There was even a name given me… No use, I drew a blank.
I said, «Look, Henrietta, don’t start thinking it was over you that all this happened. It could have been something else altogether. Did Giles say anything at all to you last night that indicated he was disturbed about anything?»
«Not a thing.»
«Well, think about it for a while. Did anything happen out of the ordinary? Were you stopped by anyone at any time? Did someone speak to Giles? Did Giles say something puzzling? Did he look funny at any time I mean, not with respect to his sex games. Is there anything, as you think back on last night, that puzzled you at the time?»
She said, «Not a thing! Nothing!»
Well, I had to accept it. I couldn’t beat her into remembering. And at that point, even if there was something to remember, I suspected that she wouldn’t—just to be done with it all. In fact, I didn’t think I could keep Henrietta there much longer. She showed distinct signs of getting ready to leave. I said hastily, «When did you leave him last night?»
«I didn’t look at my watch. It felt something like elevenish, but I don’t know. Look, I don’t want to talk about it any more and—you know—it’s confidential.»

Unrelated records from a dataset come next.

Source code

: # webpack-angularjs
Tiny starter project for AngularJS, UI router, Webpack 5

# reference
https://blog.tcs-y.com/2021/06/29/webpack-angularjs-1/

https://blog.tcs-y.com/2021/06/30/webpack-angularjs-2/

«Absolutely. And thank you.»
She turned and hurried down the steps, and I turned in another direction and walked down the street toward the hotel.
19 SHIRLEY JENNIFER 9:10 P.M.
What was I to do next? I knew what Giles had done up to possibly 11 p.m. the night before. At 10 A.M. he was autographing. Nobody had said he was late and it would have been remarked on if he were. What had happened in those eleven hours of night and morning that might account for what happened toward noon?
There was a woman with him toward the end of the period. Of that I was certain even if I couldn’t remember what it was that made me certain. The question was: Who was she and had she been with him all night?
I tried to put myself in Giles’s place. As long as he was with Henrietta and he was engaged in his game, it would surely never have occurred to him to look at the bureau and note that the package and key were not there. Once she left, did he find another woman with whom to continue the game and was it not till morning that he noticed the lack? Or did he go to sleep in frustration after Henrietta left, too much the little boy of his sexual fantasies to notice? Or was it that he did notice but thought the cloakroom was closed after eleven and was he too frustrated and too little-boy to do anything about it?